» Document excerpt:
§
After 2000, an "inch" of website in a browser looked close to an inch on most screens and worked that way for most viewers. Sure, you could increase resolution, or how many pixels could be crammed into a screen. But that did not change the 96 pixels per inch rule, as it worked on the natural assumption a user might choose larger or small text or DPI from the default. This was the same as zoom back then. But after 2000, the CSS pixel and millions of supporting websites fit perfectly on millions of desktop screens, devices, and printed pages.
Prior to 2007, most screens translated every web page and CSS pixel to the "per inch" expectation. So as developers, we initially started trying to fit pixel-based layouts and our favorites font size choices into strict physical layouts using standard 96 dpi and Windows monitors and 72 dpi Mac screens. Of course, after 2001, monitors starting getting larger and resolution settings higher. But everyone knew an inch was still an inch, and a pixel was still a pixel. We could design website layouts to expand and grow based on that 96 DPI standard.
Macs using 72 DPI, we always knew Mac people saw things a little differently, however. As a web developer in 2000, I remember using this system and it worked quite well. But when testing on Macs and Windows, I remember seeing a strange effect...how websites looked slightly larger on Mac screens. Because 72 dpi was the lowest common denominator that is what we used for the default resolution on everything, including sizes of images, web layouts in pixels, etc. That's why there's so much 72 dpi imagery on the web now. But this worked well for over a decade after 2000. CSS pixels worked as expected!
§
» Given exercise 1: In the passage on CSS pixels, which pixels-per-inch rule stayed unchanged when screen resolution increased?
» Given exercise 2: Take the passage on CSS pixels and write out everything from "Macs using 72" down to "worked as expected!", renaming "Macs" to "Apple computers" wherever it appears.
The lines after this have no connection to the passage on CSS pixels.

Stored entries
§
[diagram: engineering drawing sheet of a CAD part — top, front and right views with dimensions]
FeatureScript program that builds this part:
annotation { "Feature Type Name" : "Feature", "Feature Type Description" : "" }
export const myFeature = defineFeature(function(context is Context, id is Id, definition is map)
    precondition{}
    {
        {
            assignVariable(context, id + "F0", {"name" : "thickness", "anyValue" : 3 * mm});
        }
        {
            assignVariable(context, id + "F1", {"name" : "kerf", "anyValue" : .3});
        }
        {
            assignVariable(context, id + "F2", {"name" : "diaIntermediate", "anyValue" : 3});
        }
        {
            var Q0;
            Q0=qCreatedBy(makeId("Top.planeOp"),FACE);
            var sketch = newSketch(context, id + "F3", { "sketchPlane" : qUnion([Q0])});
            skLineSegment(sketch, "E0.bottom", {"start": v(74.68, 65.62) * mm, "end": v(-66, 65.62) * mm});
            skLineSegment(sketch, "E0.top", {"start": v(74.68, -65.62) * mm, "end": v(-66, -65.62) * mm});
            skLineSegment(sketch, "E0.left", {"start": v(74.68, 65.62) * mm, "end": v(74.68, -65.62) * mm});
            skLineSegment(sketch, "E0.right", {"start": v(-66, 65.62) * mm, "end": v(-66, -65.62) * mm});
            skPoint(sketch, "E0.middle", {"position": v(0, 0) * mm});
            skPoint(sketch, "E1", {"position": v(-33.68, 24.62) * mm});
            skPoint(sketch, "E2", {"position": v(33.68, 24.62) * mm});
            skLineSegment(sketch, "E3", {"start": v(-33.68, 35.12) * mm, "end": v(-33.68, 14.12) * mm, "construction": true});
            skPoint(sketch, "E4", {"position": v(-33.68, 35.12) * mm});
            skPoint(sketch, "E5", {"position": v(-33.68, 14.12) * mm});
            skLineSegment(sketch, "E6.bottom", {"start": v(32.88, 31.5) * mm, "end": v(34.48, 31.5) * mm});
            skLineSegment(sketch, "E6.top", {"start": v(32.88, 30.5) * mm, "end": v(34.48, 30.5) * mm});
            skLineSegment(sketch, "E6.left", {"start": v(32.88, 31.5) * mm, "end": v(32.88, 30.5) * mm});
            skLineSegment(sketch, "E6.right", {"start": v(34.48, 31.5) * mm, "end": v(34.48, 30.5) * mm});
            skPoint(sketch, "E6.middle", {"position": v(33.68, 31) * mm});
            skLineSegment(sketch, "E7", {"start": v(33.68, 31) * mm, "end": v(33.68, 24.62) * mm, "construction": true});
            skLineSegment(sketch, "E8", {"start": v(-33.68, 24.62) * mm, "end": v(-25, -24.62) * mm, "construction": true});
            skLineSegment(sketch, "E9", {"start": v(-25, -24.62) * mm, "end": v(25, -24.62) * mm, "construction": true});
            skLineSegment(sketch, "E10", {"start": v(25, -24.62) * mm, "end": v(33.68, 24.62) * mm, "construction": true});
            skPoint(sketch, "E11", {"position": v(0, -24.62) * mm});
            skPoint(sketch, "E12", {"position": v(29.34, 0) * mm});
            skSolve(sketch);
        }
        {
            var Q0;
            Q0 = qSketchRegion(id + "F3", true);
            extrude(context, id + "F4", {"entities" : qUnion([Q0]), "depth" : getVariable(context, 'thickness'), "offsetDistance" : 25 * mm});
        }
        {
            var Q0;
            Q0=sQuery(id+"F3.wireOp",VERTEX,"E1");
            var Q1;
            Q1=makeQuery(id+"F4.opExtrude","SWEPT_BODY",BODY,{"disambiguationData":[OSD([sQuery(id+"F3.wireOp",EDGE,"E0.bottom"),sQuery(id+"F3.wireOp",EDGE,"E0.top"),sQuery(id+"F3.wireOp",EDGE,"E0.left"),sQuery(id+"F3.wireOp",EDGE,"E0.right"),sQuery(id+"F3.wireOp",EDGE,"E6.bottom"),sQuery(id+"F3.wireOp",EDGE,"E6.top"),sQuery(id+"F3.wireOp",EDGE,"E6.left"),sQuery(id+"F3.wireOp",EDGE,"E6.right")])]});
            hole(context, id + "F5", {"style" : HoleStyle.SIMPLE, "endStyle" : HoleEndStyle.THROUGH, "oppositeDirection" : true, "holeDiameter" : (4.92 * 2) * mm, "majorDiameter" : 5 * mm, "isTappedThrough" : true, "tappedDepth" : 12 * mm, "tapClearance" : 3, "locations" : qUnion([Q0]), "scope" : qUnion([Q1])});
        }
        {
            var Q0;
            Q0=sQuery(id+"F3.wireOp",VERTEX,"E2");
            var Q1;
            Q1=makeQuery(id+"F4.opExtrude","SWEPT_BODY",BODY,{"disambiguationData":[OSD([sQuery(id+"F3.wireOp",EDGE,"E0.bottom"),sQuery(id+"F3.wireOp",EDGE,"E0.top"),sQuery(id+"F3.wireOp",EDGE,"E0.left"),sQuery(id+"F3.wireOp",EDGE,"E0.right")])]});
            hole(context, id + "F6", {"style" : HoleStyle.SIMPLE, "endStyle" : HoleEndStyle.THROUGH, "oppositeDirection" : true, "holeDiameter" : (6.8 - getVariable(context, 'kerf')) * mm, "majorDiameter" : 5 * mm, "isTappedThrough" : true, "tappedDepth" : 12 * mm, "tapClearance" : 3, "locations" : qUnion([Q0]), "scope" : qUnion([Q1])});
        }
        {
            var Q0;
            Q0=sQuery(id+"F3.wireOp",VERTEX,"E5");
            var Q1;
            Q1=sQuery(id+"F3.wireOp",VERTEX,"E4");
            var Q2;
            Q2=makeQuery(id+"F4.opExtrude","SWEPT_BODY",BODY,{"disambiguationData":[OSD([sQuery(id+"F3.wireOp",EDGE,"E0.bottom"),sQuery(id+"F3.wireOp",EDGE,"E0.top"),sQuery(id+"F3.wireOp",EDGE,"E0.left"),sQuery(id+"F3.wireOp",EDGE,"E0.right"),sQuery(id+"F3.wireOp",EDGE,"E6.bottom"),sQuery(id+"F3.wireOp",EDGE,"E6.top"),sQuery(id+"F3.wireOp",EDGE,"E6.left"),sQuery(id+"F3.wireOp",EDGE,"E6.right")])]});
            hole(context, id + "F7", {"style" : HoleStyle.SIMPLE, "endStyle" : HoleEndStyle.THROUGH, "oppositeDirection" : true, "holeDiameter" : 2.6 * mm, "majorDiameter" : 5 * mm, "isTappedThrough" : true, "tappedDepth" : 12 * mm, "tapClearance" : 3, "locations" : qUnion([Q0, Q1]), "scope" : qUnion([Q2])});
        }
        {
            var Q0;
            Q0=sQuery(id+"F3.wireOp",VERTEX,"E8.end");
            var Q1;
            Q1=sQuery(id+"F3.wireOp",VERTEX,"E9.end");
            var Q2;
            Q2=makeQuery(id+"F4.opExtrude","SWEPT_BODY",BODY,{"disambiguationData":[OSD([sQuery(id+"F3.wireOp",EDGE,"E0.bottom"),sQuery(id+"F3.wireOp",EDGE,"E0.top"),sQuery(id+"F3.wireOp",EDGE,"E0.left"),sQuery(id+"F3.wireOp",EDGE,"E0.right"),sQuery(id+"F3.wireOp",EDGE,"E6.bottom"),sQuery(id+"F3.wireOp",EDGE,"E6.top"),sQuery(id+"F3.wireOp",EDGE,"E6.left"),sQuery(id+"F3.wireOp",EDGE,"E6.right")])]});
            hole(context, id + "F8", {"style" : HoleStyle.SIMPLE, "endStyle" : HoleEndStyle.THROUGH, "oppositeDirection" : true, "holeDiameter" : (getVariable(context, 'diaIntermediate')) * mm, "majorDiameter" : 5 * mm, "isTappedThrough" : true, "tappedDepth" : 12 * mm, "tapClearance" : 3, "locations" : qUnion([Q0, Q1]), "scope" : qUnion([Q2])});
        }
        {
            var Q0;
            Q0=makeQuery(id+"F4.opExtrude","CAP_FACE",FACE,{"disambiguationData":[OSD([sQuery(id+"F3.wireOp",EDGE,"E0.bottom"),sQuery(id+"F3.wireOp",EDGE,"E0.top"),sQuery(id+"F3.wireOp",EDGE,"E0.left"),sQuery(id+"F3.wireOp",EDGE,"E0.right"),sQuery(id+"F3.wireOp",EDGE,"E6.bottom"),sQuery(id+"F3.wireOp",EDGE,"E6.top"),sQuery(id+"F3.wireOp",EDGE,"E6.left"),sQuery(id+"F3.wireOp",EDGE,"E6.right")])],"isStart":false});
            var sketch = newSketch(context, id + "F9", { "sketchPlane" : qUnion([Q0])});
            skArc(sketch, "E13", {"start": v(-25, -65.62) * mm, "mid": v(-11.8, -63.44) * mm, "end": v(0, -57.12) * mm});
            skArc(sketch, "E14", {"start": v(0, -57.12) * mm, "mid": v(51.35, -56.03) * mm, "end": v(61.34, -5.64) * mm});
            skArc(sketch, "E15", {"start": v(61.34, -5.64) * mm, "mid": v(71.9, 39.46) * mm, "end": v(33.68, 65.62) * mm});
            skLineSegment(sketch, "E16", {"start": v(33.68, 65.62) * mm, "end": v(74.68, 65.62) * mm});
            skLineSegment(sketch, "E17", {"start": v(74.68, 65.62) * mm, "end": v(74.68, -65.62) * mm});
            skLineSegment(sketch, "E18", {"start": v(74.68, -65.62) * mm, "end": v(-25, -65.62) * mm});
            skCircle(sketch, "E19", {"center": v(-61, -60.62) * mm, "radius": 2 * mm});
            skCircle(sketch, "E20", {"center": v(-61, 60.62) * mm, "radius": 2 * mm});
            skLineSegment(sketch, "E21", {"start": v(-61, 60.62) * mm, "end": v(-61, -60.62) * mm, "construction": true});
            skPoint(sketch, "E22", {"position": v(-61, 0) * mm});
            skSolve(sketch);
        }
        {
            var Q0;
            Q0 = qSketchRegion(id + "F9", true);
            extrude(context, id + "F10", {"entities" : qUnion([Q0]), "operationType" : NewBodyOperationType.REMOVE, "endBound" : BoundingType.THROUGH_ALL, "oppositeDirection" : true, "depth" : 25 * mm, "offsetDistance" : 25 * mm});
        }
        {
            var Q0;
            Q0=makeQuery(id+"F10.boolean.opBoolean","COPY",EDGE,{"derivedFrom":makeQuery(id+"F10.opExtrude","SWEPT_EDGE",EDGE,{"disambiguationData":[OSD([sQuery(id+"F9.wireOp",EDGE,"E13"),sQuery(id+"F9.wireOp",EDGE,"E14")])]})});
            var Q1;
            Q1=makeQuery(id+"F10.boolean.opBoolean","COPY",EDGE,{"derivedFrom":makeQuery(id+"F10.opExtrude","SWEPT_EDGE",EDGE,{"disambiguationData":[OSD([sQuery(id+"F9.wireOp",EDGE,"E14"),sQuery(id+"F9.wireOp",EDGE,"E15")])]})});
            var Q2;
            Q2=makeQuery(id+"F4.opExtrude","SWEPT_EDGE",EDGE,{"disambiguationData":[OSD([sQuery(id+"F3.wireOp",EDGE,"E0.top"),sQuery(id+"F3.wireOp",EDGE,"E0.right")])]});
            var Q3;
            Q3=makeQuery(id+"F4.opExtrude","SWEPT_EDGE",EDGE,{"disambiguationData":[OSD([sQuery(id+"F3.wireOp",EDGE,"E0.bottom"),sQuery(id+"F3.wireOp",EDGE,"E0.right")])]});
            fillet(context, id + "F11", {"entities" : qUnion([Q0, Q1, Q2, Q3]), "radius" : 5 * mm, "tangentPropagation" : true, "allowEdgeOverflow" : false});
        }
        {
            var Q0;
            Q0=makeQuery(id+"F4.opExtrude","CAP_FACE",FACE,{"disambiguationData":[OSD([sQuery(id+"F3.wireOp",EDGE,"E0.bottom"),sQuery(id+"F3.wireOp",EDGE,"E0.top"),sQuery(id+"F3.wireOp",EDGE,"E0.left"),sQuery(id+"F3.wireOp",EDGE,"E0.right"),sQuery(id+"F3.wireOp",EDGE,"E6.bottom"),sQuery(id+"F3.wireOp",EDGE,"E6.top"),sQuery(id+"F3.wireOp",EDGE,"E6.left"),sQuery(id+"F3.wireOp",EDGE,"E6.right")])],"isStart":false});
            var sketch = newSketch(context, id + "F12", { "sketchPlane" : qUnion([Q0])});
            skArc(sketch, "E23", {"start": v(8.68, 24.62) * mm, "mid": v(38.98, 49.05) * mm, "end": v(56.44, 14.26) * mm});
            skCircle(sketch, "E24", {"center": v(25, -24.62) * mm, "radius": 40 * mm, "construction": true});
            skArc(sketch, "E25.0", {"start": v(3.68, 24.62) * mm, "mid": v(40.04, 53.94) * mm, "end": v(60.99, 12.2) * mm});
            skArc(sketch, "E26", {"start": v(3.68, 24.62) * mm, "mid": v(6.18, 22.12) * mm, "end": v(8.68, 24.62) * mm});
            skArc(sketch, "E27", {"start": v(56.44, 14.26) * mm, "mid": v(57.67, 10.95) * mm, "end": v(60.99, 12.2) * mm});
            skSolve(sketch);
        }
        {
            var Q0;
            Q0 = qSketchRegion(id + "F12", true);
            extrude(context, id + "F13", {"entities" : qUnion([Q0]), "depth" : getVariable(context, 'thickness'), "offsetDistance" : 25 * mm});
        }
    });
§
» Response 1: The 96 pixels per inch rule.

» Response 2:
Apple computers using 72 DPI, we always knew Mac people saw things a little differently, however. As a web developer in 2000, I remember using this system and it worked quite well. But when testing on Apple computers and Windows, I remember seeing a strange effect...how websites looked slightly larger on Mac screens. Because 72 dpi was the lowest common denominator that is what we used for the default resolution on everything, including sizes of images, web layouts in pixels, etc. That's why there's so much 72 dpi imagery on the web now. But this worked well for over a decade after 2000. CSS pixels worked as expected!